▶ **What is expected**
In the FIBA Africa Championship group summary, copy the text word for word, beginning at the words "Mali coasted to" and stopping after "for the semifinals.".

Mali coasted to two easy victories over Côte d'Ivoire and Libya to finish third in the group. Côte d'Ivoire pulled away from Egypt in the fourth quarter to grab the final quarterfinal spot of the group. Egypt lost all three games, including a humiliating 75–73 loss to Libya on Raed Elhamali's buzzer beater. This was the first time in 19 appearances at the FIBA Africa Championship that the Egyptians failed to qualify for the semifinals.

▶ **Dataset**
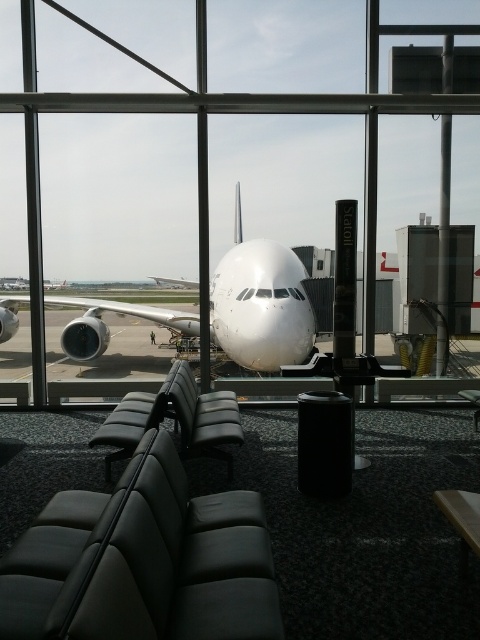
You are standing in the airport terminal and want to take a photo of the white glossy airplane at center through the large glass windows. Based on the scene description, where should you position yourself to ensure the airplane is centered in your photo?

To center the white glossy airplane at center in your photo, position yourself directly in front of the point at coordinates 0.475 on the x axis and 0.544 on the y axis relative to the window frame.

You are a passenger sitting in the leather seat at center and want to take a photo of the white glossy airplane at center through the window. Considering the height of both objects, will the top of the airplane be fully visible in your photo?

The white glossy airplane at center is not as tall as the leather seat at center, so the top of the airplane will be fully visible in the photo.

You are sitting in the black leather chair at center and want to look out the window to see the white glossy airplane at center. Which direction should you turn your head?

The white glossy airplane at center is positioned on the left side of the black leather chair at center, so you should turn your head to the left to see it.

▶ **Task answer**
Mali coasted to two easy victories over Côte d'Ivoire and Libya to finish third in the group. Côte d'Ivoire pulled away from Egypt in the fourth quarter to grab the final quarterfinal spot of the group. Egypt lost all three games, including a humiliating 75–73 loss to Libya on Raed Elhamali's buzzer beater. This was the first time in 19 appearances at the FIBA Africa Championship that the Egyptians failed to qualify for the semifinals.